PROBLEM DETAILS |
Please render this sentence from the numerical analysis passage in Spanish: "One of the tasks of numerical analysis is to search for or compare patterns."

(DOCUMENT PASSAGE Opens)

One of the tasks of numerical analysis is to search for or compare patterns. In the deep past this was quite a problem as it was easy to swamp the systems available with data making it more practical to employ a mathematician to perform some arcane analysis via algebra. However the manual way did not give the code opportunity to be tested against all possible combinations. Normally tests were conductd against boundaries and samples of statisitically significant combinations.

However in these days of Gig’s of memory and fast processors not to mention the terrabytes of disk space available cheaply it is possible to generate and test every possible combination in many cases. One of these is the classic combination space of mathematics. This following alogorithm is a crude base to progress from to generate such a number space.

// pattern generation
void genPat(size_t smpSize, size_t popSize, vector cmbSpace) {
  t_combo v(smpSize); // entry vector
  t_combo m(smpSize); // entry limit vector

  int i, e, a; // index and place holders

  // initialise the entry vector with an ascending order 1 to smpSize
  // and the limit vector with the max value each entry should reach
  for (i = 0; i < smpSize; i++)
  {
    v[i] = i + 1;
    m[i] = popSize - smpSize + v[i];
  }

  // repeat until the first entry in the vector is less than its
  // maximum value
  while (v[0] < m[0])
  {
    // update the combination space
    cmbSpace.push_back(v);

    // set an index to the last element
    e = smpSize - 1;

    // find the first element from the right to be less than the limit
    while (v[e] == m[e]) e--;

    // add one to and store the value of the current element in a var
    a = ++v[e];

    // set each element to the right to one more than the current
    while (e < smpSize - 1) v[++e] = ++a;
  }

  cmbSpace.push_back(v);
}

In the past few weeks I’ve been looking at the C++ STL numeric container valarray. Its kind of like that forgotten ternary operator : ? in C (yes I know lots of people use it but most just use it for Shiek appeal) and there are quite a few ancient posts out there that have faded into the mists of time. Prime conjecture says its because valarray, like the ternary operator, is really a niche item seemingly randomly placed in a generalised library. So lets take a look at it.

My wanderings started with a database where I was trying to do numeric analysis. Not normally a bad thing when you have a very simple task, sum this row, add that column to that thingy over there. But even a simple task like a pivot table starts taking on a whole complex life of its own; and you can just forget brute force function sequence processing using sliding windows (generating a sequence from functions over subsequences of another). Believe it or not I got this working using MySQL but it was pure nightmare territory. Hence I started looking at coding it up by hand.

(DOCUMENT PASSAGE Closes)
(DATA EXTRACTS Opens)

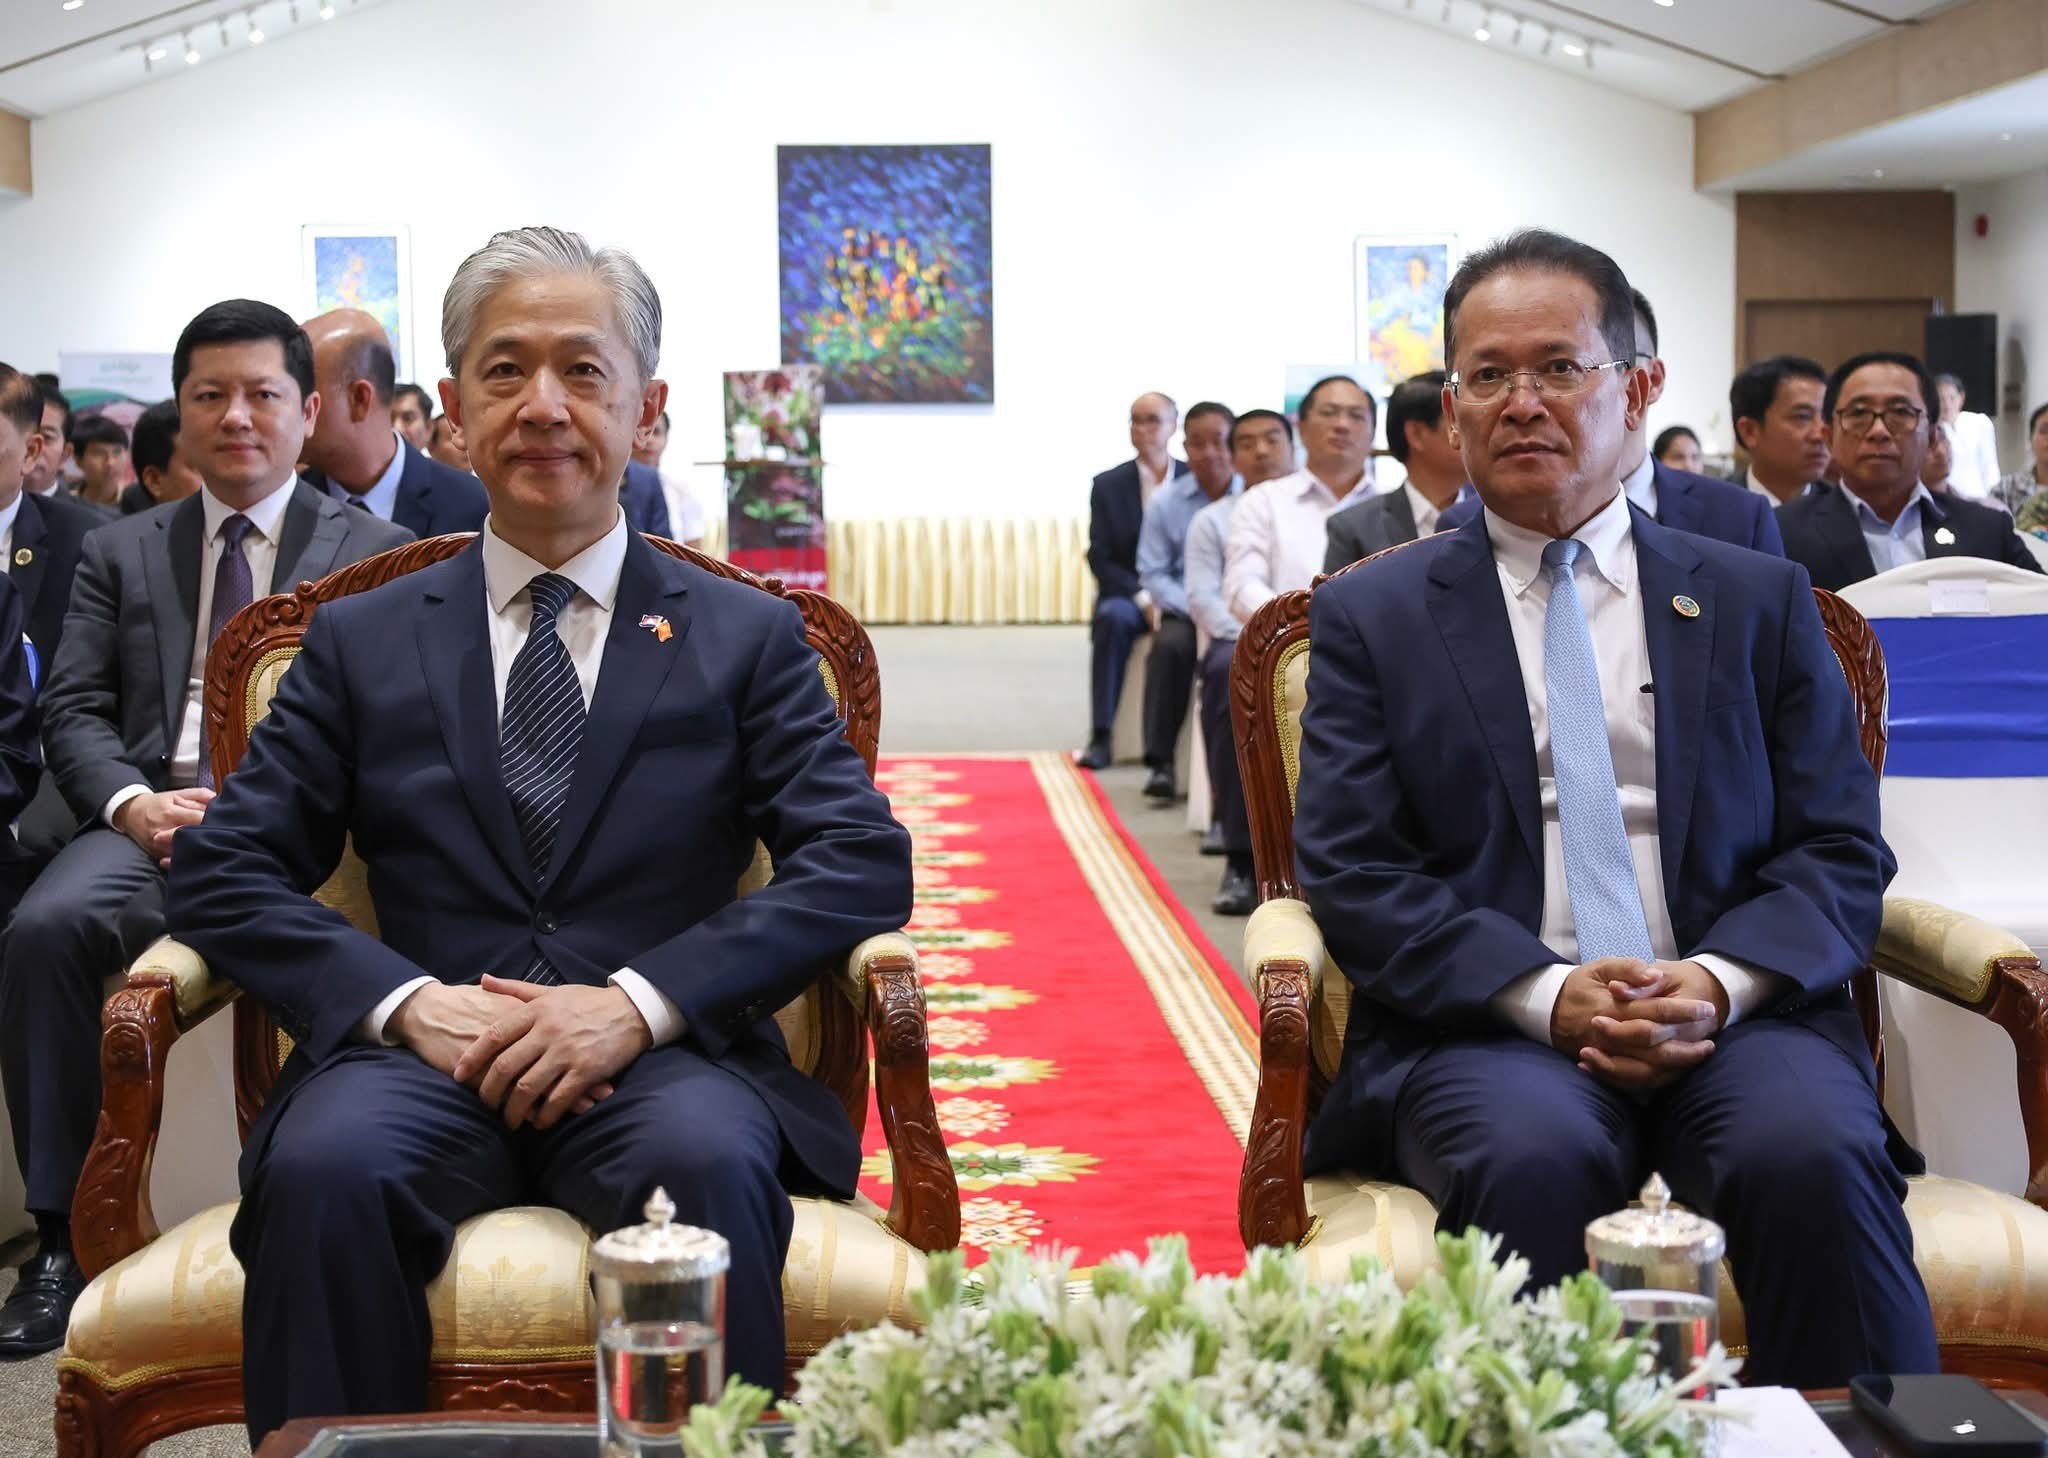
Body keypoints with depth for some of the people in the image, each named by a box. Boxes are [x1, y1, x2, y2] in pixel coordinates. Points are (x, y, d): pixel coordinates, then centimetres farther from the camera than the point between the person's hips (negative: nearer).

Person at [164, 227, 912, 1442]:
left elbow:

(DATA EXTRACTS Closes)
(DATA EXTRACTS Opens)

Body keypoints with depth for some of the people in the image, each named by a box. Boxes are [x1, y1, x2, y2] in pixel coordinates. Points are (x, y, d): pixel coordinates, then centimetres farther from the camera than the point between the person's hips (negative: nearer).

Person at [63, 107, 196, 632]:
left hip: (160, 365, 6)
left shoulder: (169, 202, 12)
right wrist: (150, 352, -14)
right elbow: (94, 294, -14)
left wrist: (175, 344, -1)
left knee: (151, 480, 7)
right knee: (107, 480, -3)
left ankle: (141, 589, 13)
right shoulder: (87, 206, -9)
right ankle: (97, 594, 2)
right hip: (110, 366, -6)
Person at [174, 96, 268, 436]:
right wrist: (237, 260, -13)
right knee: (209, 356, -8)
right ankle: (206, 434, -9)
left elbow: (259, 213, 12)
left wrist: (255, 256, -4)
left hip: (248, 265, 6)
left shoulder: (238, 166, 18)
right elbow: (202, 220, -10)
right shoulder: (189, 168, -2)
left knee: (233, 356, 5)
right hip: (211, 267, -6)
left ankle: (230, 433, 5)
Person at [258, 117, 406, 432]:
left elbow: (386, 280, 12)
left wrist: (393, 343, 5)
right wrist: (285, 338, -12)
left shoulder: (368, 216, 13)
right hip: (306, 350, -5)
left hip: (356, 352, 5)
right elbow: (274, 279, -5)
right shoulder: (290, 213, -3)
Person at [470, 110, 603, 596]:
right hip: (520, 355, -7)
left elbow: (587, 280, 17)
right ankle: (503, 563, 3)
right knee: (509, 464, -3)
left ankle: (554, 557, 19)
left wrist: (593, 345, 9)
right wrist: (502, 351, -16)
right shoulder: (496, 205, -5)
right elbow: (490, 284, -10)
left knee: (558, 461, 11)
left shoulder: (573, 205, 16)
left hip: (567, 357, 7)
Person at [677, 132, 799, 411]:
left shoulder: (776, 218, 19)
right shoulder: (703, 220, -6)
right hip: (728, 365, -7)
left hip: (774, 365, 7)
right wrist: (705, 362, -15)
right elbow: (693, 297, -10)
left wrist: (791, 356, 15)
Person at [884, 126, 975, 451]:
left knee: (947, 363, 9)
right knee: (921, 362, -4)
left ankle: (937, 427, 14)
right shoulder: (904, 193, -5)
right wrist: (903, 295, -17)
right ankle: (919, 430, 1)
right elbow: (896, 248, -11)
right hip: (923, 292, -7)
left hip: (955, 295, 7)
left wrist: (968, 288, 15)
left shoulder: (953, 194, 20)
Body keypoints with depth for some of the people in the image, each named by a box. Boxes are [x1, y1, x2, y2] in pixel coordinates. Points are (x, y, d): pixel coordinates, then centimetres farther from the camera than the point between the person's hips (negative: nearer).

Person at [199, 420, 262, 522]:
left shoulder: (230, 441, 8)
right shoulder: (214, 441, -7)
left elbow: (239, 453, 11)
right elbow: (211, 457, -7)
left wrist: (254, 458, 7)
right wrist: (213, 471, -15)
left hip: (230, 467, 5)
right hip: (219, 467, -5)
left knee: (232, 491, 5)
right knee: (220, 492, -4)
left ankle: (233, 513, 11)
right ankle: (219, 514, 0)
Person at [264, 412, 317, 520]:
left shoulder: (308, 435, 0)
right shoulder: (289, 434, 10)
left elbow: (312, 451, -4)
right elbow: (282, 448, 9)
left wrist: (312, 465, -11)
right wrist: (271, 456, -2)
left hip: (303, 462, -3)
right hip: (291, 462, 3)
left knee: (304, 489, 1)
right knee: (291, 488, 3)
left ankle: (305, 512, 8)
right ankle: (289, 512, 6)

(DATA EXTRACTS Closes)
(DATA EXTRACTS Opens)

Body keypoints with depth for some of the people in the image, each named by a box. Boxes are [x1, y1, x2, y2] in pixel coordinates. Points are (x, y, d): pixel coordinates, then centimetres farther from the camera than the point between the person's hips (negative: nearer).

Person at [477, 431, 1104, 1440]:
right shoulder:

(DATA EXTRACTS Closes)

OUTPUT OF THE EXERCISE |
Una de las tareas del análisis numérico es buscar o comparar patrones.